I purposely left it in the definition of renamedata above to get you guessing! Many structures in the Linux kernel are marked with __randomize_layout so that its members are shuffled during compile time. This makes certain exploits more difficult as the offsets to critical structures are unknown.

Unfortunately we depend on some of those offsets! The full version of my small struct mount above is actually marked __randomize_layout as well. Meaning, if struct randomization is enabled in your kernel, there is no way to implement this full path traversal properly in an eBPF program.

Fortunately (?) many distros (such as Debian and Ubuntu) disable struct randomization. You can check this by running grep CONFIG_RANDSTRUCT /boot/config-$(uname -r), which should return CONFIG_RANDSTRUCT_NONE=y if it is disabled.

But if you use a distro that has it enabled or have some requirements to enable it, then certain things will be very difficult (or impossible) to do in an eBPF program.

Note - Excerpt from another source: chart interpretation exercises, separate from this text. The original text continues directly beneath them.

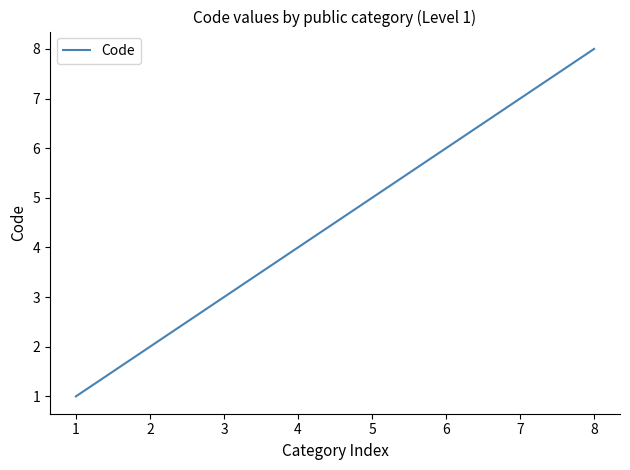

Reading left to right, what are all the values shown in this chart?

1	2	3	4	5	6	7	8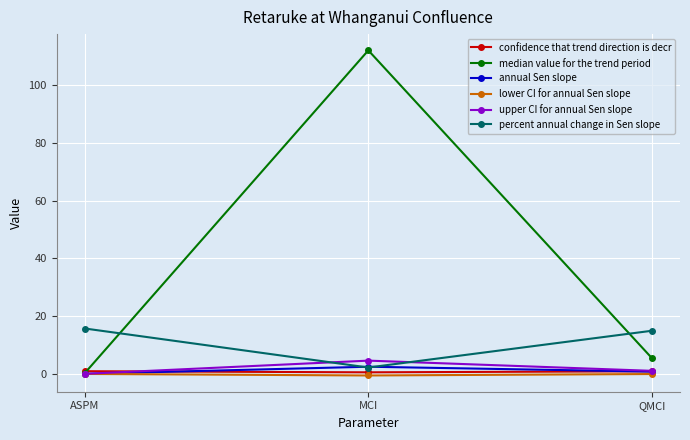

What is the difference between the maximum and minimum values in the confidence that trend direction is decr series?

0.4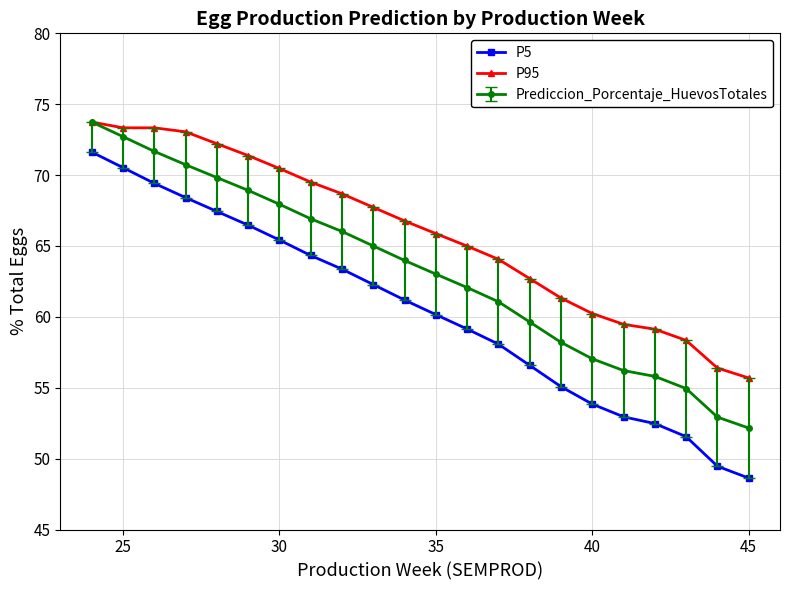

True or false: P5 has more than 2 interior local peaks.

False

I have later realized that smarter people are aware of this issue. You can use BTF and CO-RE (Compile Once - Run Everywhere) to generate headers with the actual struct layouts. I will only need the file system monitoring on distros that have struct randomization disabled, so I haven’t looked into it yet.

Conclusion

eBPF can be used for high performance file system monitoring, but it is possibly unstable and not very portable. If you control the target system very well, that might not be a huge problem. Also it is definitely some trouble to collect all the possible syscalls that might end up modifying a file on your disk and I am not sure I got them all. Even if I did, new ways could be added tomorrow or in a year. It seems efficient and flexible, but fragile, which is a difficult tradeoff. It’s the kind of thing where the tradeoff might be worth it today, but with an ongoing maintenance burden, that tradeoff might slowly become less favorable.

I am sure I should look into CO-RE and BTF because they alleviate some of my concerns, but I don’t think it will clear them all up.